Claude-François Clicquot was born in Paris in 1762, son of the organ-builder François-Henri Clicquot (d. 1790) and Antoinette Poinsellier (d. 1796).
He worked with his father on new organ construction.
After his father's death, he mostly worked on restoring organs that had been damaged during the French Revolution.
These included instruments at Saint-Eustache, Saint-Jacques-du-Haut-Pas and Saint-Merri.

Claude-François Clicquot completed a treatise on organ-building, Théorie pratique de la facture d’orgues, that his father had started.
The thesis was based on the organ that he and his father built for Poitiers Cathedral, which is still almost intact today.
He died in Paris on 29 March 1801.

==Work==
===Saint Merri, Paris===
The organ case at Saint-Merry dates back to 1647, and was built by Germain Pilon.
François-Henri and Claude-François Clicquot rebuilt the organ in 1778 and 1782.
Claude-François undertook further work in 1791 after the death of his father.
During the French Revolution (1789–1799) the church was used as a saltpeter factory, and from 1795 to 1801 was called the "Temple of Commerce".
The instrument escaped looting. In 1796 the case was repaired by the organist Desprez, and in 1799 Claude-François restored it to working condition.
A major overhaul was later undertaken by Aristide Cavaillé-Coll in 1857, but a large part of the Cliquot pipework remains.

===Poitiers Cathedral===
Claude-François Clicquot worked with his father on the organ for Poitiers Cathedral.
The previous organ had been destroyed in a fire. François-Henri Clicquot, at that time the leading organ-builder in France, was appointed to create the new one,
but died in Pentecost 1790 before completing the work. Claude-François Clicquot finished the job, handing it over for presentation in March 1791.
The instrument is a beautiful example of eighteenth century organ design.

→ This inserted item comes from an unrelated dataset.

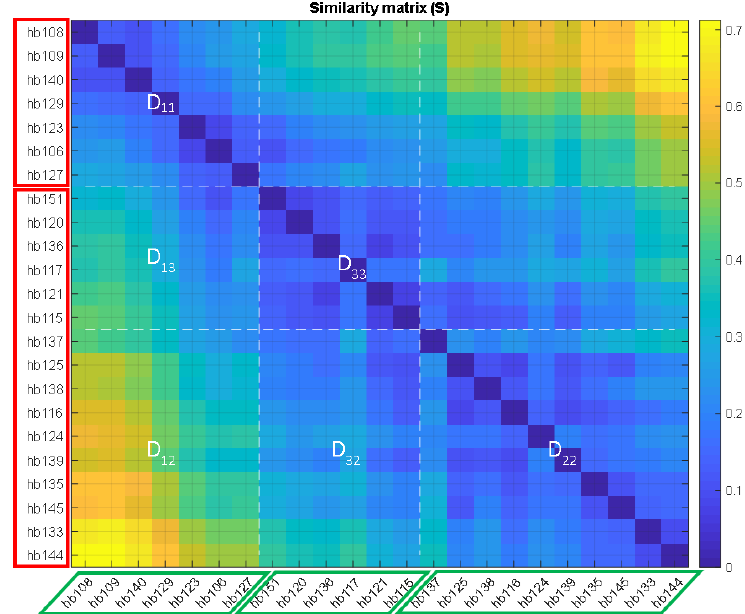
Figure 17. Similarity matrix ( S ) for urban environment at the weekend. White dashed lines separate three clusters of the Q = 3 clustering solution (marked as green rhomboids at bottom), and the Q = 2 solution (also marked on the left-side as red rectangles). Inter ( i = j ) and intra-cluster ( i (cid:54) = j ) distances are highlighted in white and denoted as D ij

===Saint-Jacques-du-Haut-Pas, Paris===
The organ for the Saint-Benoît-le-Bétourné Collegiate was the work of Matthijs Langhedul. (Note: Saint-Benoît-le-Bétourné was razed in 1854 to make way for the new Sorbonne.)
When that institution was secularized in 1792, its organ was transferred and installed in the Église Saint-Jacques-du-Haut-Pas by Claude-François Clicquot.
The church was sacked in 1793, but was allowed to continue to be used as a place of worship. Between 1797 and 1801 the Catholics had to share the building with the Theophilanthropists, who occupied the choir as a "Temple of Benevolence".
The organ later suffered from damage and renovations.
It underwent extensive restoration by Alfred Kern & fils, completed in 1971.